I inhaled slowly, trying to settle myself down as I looked from Chloe to Presley. “If I’m not pregnant, and I honestly don’t think I am, then something weird is going on. So…yeah. I’ll take you up on that.”

I couldn’t pass up the offer of moral support and girlfriends who’d help me through, whatever the results ended up being.

Chapter Eight

Chance

Parents who joked about locking their daughter in a dungeon until she was thirty had a valid idea.

Was it a mistake or was it fortunate that I’d checked Sam’s location on my phone between the second and third games of ping-pong and discovered she was at the beach? In the dark? In late January? Temperature in the low thirties?

Her safety was paramount, so I supposed it was a lucky catch, but as I left Kemp, my table tennis partner, hanging with one game left, I was just about ready to throw my hands up and tell her to do whatever the hell she wanted since she clearly had no intention of following my rules.

“I’m sorry, man,” I said to Kemp after breaking the news to him.

He brushed it off with a shake of his head and a wave. “Dude, don’t think twice about it. Go get your daughter.”

“You really think it’s illegal to lock them in their room?”

He laughed. “Get out of here. Good luck.”

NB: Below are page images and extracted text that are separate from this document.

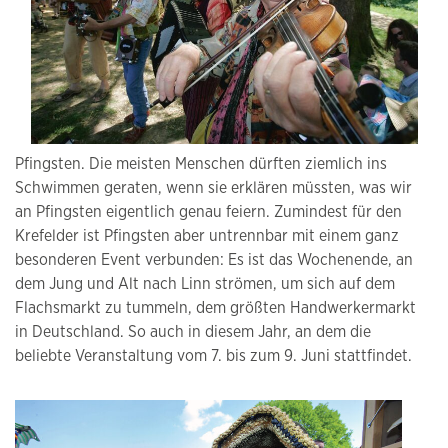
Pfingsten. Die meisten Menschen dürften ziemlich ins
Schwimmen geraten, wenn sie erklären müssten, was wir
an Pfingsten eigentlich genau feiern. Zumindest für den
Krefelder ist Pfingsten aber untrennbar mit einem ganz
besonderen Event verbunden: Es ist das Wochenende, an
dem Jung und Alt nach Linn strömen, um sich auf dem
Flachsmarkt zu tummeln, dem größten Handwerkermarkt
in Deutschland. So auch in diesem Jahr, an dem die
beliebte Veranstaltung vom 7. bis zum 9. Juni stattfindet.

A shit ton of luck was what I’d need to get my daughter through her teen years unscathed. Doing it without her hating me would be nothing short of a miracle.

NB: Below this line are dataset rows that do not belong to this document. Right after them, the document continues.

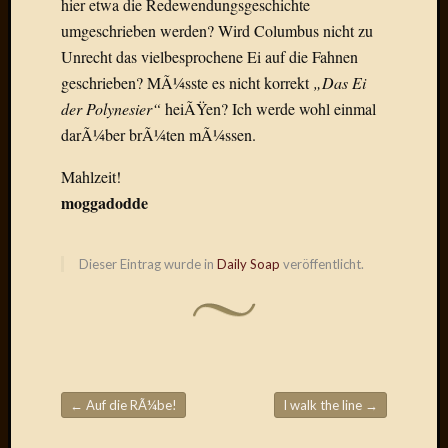
hier etwa die Redewendungsgeschichte
Der
umgeschrieben werden? Wird Columbus nicht zu
heiÃŸe
Unrecht das vielbesprochene Ei auf die Fahnen
Draht
geschrieben? MÃ¼sste es nicht korrekt
„Das Ei
Ralf
zu
der Polynesier“
heiÃŸen? Ich werde wohl einmal
Der
darÃ¼ber brÃ¼ten mÃ¼ssen.
heiÃŸe
Draht
Mahlzeit!
Mogga
moggadodde
zu
Der
heiÃŸe
Dieser Eintrag wurde in
Daily Soap
veröffentlicht.
Draht
Blogroll
Alohad
←
Auf die RÃ¼be!
I walk the line
→
Anony
Beitragsnavigation
Dramaq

I walked out of the community center into the cold evening, biting down on the urge to punch walls on the way.

Sam had always been a daddy’s girl, even before her mother had died. When she’d turned eleven, everything had changed, almost overnight. She growled at me, was embarrassed by me, shut down on me, yet still sometimes hugged me and told me she loved me. Puberty was like that, or so all the parenting websites and books said, but what they couldn’t tell me was how the hell to navigate it. I’d been over my head for three years and counting. Or really more like fourteen.

I got into my SUV and headed the few blocks to the town’s private beach. As I turned onto Honeysuckle Road, my adrenaline started pumping. I had no idea what I’d find. I was a thousand percent sure I wouldn’t like it though.

There wasn’t a parking lot for the beach, so I pulled up parallel to it, my headlights catching a group of seven or eight kids huddled near the restrooms. As I stopped, I killed the lights, squinting through the darkness for a sign that one of them was my daughter.

Before I could decide my next move, my question was answered. Sam’s snow-white knitted cap gave her away as she hurried across the moonlit sand toward me.

Relief that she was okay warred with anger and lingering fear for her safety. With the engine still running, I lowered the window, watching her every step.

When she was a few feet away, she whisper-demanded, “What are you doing here?”

“Get in the car, Samantha.”

Her eyes narrowed as she stomped around the front to the passenger door.

“Thanks for ruining my life,” she muttered as she got in.

“Follow the rules and I won’t ruin your life.” Clenching my jaw, I peered across the way at the group, but they’d drifted out of my line of sight, undoubtedly on purpose, and were likely on the other side of the restrooms.

Those kids weren’t my problem.

Hell, that wasn’t entirely true. “Do they have alcohol?” I asked Sam.

When she didn’t answer, my tension crawled higher. I hadn’t battled this one yet. I wasn’t ready for it. This was my little girl. My formerly sweet daddy’s girl who I couldnotlet anything bad happen to.

“Samantha.”

“I didn’t drink anything,” she said quietly, stopping me.

“You didn’t?” I studied her profile across the front seat, assessing.